Of Pirates and Inclusion

 

Years ago, when our daughters were tiny, my husband stopped at at Barnes & Noble around this time of year; in the window, he saw a display of picture books featuring Black protagonists. He went in, purchased a number of books, and brought them home.  At the time, we had been deliberate about curating a library that featured girls as the main characters.  We recall even now being surprised at how many picture books about animals gendered those animals: the boy animals got adventures; the girl animals stayed home. So we sought books with girls who were the stars of stories, but Seth’s epiphany on 86th street galvanized us. What we read to our daughters had to mirror our own values, our own city.  We needed books with lots and lots of characters who were not white, so we sought them out.

 My mentor, Jenn Stratton, and I, speak every three weeks.  She is on a mission and I am her adjutant! Children’s books, she explains, rarely show characters with physical disabilities and even more rarely show parents with physical disabilities. There has been some progress. Who doesn’t like the feel good story of a champion athlete who triumph from a wheelchair or another books about how Helen Keller beat the odds, but what Jenn helps me understand is that there are very few books in which the disability, itself, is not the main event.  I begin to scrutinize our children’s book library. Characters who are amputees?  One.  Captain Hook. Jenn confirms that in her experience the only amputees who show up in picture books are pirates—and pirate villains to be exact.  She shares with me a Power Point she did recently (linked here).  I am staggered. How could I never have noticed this?

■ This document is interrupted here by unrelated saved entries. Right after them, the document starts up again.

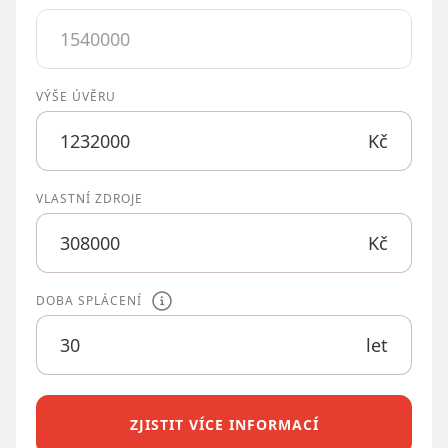
VÝŠE ÚVĚRU
Kč
VLASTNÍ ZDROJE
Kč
DOBA SPLÁCENÍ
let
ZJISTIT VÍCE INFORMACÍ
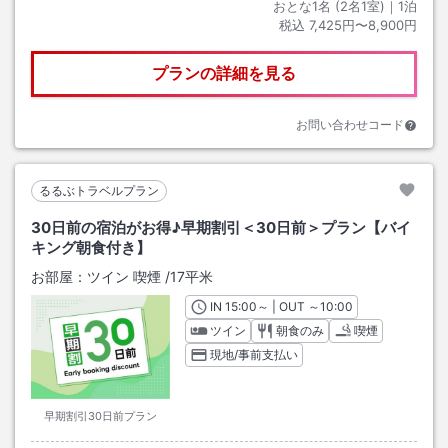
おとな1名 (
2
名1室)｜
1
泊
税込
7,425円〜8,900円
プランの詳細を見る
お問い合わせコード
るるぶトラベルプラン
30日前の宿泊がお得♪早期割引＜30日前＞プラン【バイ
キング朝食付き】
お部屋：
ツイン 喫煙
/
17平米
IN
チェックイン
15:00
～ | OUT
チェックアウト
～
10:00
ツイン
朝食のみ
喫煙
現地/事前支払い
早期割引30日前プラン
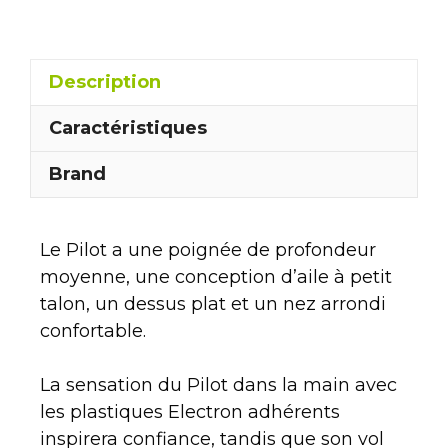
Description
Caractéristiques
Brand
Le Pilot a une poignée de profondeur
moyenne, une conception d’aile à petit
talon, un dessus plat et un nez arrondi
confortable.
La sensation du Pilot dans la main avec
les plastiques Electron adhérents
inspirera confiance, tandis que son vol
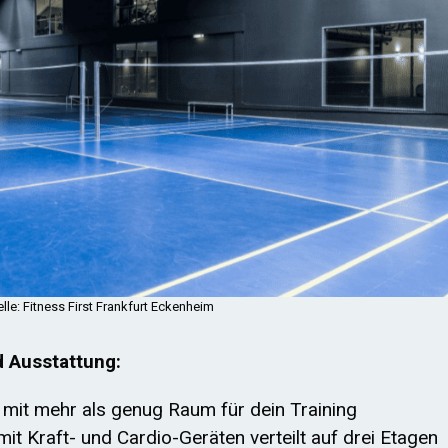
elle: Fitness First Frankfurt Eckenheim
d Ausstattung:
mit mehr als genug Raum für dein Training
it Kraft- und Cardio-Geräten verteilt auf drei Etagen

 When it was time for our daughters to go to nursery school in Manhattan, we wanted them to go to Merricat’s Castle—a neighborhood nursery program that mainstreamed children with special needs—physical and emotional—with children from the Upper East Side. Here is how they describe their approach, one rich in love:  For nearly half a century, our school has served as a national model for inclusionary education. We have brought together children from different economic and cultural backgrounds, children with disabilities, children who are seriously ill, and typically developing children from our neighborhood. Children with special needs are loved for their strengths. Merricat’s provides a unique opportunity for children to understand and appreciate diversity in the truest sense. At its simplest, we provide an opportunity for over 100 children to enrich one another’s lives by playing and learning together, ultimately assisting everyone to develop all of their abilities. Merricat’s is an inclusive space that is enormously enriching for children as they make immeasurable gains in patience, love, tenderness, and humanity.

 Miranda and Cordelia both grew up with classmates who were wheelchair-bound or who used crutches to navigate.  They were familiar with children undergoing or recovering from cancer treatment not having hair.  They knew not to stare but to accept. At three, they had learned about empathy. 

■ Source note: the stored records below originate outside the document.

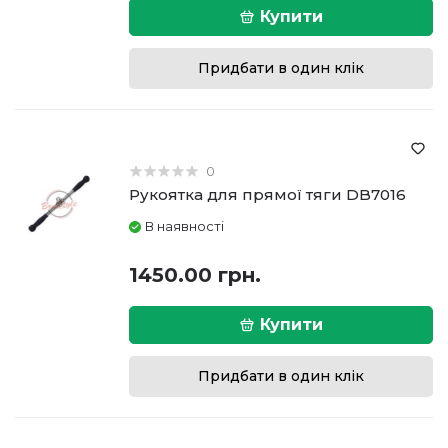
Купити
Придбати в один клік
0
Рукоятка для прямої тяги DB7016
В наявності
1450.00 грн.
Купити
Придбати в один клік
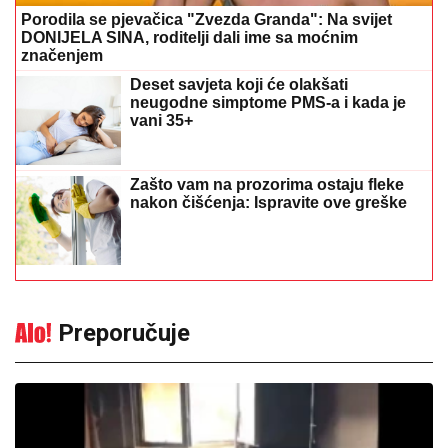
Porodila se pjevačica "Zvezda Granda": Na svijet
DONIJELA SINA, roditelji dali ime sa moćnim
značenjem
Deset savjeta koji će olakšati
neugodne simptome PMS-a i kada je
vani 35+
Zašto vam na prozorima ostaju fleke
nakon čišćenja: Ispravite ove greške
Preporučuje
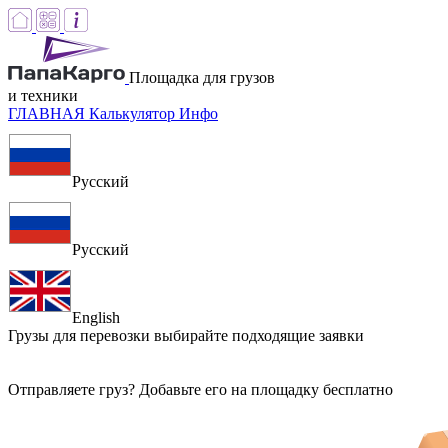
Площадка для грузов
и техники
ГЛАВНАЯ
Калькулятор
Инфо
Русский
Русский
English
Грузы для перевозки
выбирайте подходящие заявки
Отправляете груз? Добавьте его на площадку бесплатно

Once, when our son was young, he drew away in fear from a child at a rest stop who was in a wheelchair. I chided Atticus gently, reminding him there was no reason to be afraid, but his sisters sighed, “Mom, he didn’t have Merricat’s.”  True.  By the time he went to nursery school, we lived in Cleveland.  Now, a child in the school I lead uses a wheelchair. I am proud to lead a school that is also focused on inclusion and am so aware of what all children gain by being around others who are like and not like them.

I told Jenn about our little Laurel girl. In turn, Jenn shared her hope to publish a picture book that features disabled children and parents—fast—so that the little girl in my school and other children will see more people of all kinds of abilities in picture books—a common choice rather than an unusual one.

Last week, I went up to the art studio, where Upper School students were working on individual projects. One student was drawing on her I-pad. Somehow, we got to the topic of the book she is writing and illustrating. 

 “Don’t draw any of the pirates as amputees, okay?” I entreated.

 “Umm. Okay, Ms. Klotz,” she nodded, puzzled.

 I launched into a diatribe about pirate amputees in books, how that’s the only version of an amputee we show to children, how we must do better.  She nodded, patient.

 “My pirate’s a bad-ass, Ms. Klotz. And she’s a girl and she’s a force for good, but I do have an amputee, and he’s a hero, too,” she added.

 I grinned. Yesterday. I shared the story with Jenn in an email. My internship, it seems, is spilling into every moment of my life.